Parmi les responsables européens sanctionnés, figurent le président du Parlement européen David Sassoli, la vice-présidente tchèque de la Commission européenne Vera Jourova, le procureur allemand Jörg Raupach et le député français Jacques Maire, rapporteur spécial sur l’empoisonnement de Navalny auprès du Conseil de l’Europe.

“La Russie n’a donné aucune explication sur le choix des personnes visées”remarque la Deutsche Welle, mais la figure d’Alexeï Navalny plane incontestablement sur ce ping-pong politico-diplomatique.

“Inacceptable et sans fondement”

“Sassoli et Jourova ont critiqué le Kremlin pour son traitement de Navalny et les campagnes de désinformation en ligne”, précise ainsi la radio allemande. Et la liste noire de Moscou comporte également Asa Scott, responsable d’un laboratoire suédois qui avait confirmé les conclusions des scientifiques allemands sur l’empoisonnement de Navalny.

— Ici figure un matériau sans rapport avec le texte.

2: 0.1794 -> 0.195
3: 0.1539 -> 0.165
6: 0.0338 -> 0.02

Les institutions européennes – Parlement, Commission et Conseil – ont réagi d’une seule voix, vendredi, qualifiant les sanctions d’“inacceptables” et “sans fondement”, et avertissant qu’elles visaient “directement l’Union européenne, et pas seulement les individus concernés”selon The Guardian.

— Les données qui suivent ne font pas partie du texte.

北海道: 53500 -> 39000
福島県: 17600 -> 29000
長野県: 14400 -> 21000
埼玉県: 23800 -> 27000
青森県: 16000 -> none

Les 27 “se préparent désormais à prendre de nouvelles mesures contre la Russie, nouvelle étape dans la détérioration continue des relations ces derniers mois”, remarque le quotidien britannique.

L’édition européenne de Politico reproduit pour sa part le commentaire “ironique” de Mme Jourova, en charge des valeurs de l’UE et de la transparence au sein de la Commission. “Je veux apporter mon soutien à toutes les autres personnes qui ont été sanctionnées aujourd’hui. Je suis ravie d’être en si bonne compagnie”, écrit-elle.

“Je continuerai à me battre pour les droits humains, la liberté de la presse et la démocratie”, ajoute-t-elle. “Les efforts constants de la Russie pour semer la désinformation et porter atteinte aux droits humains méritent une réponse forte et continue. Si c’est le prix de la vérité, alors je suis heureuse de le payer”.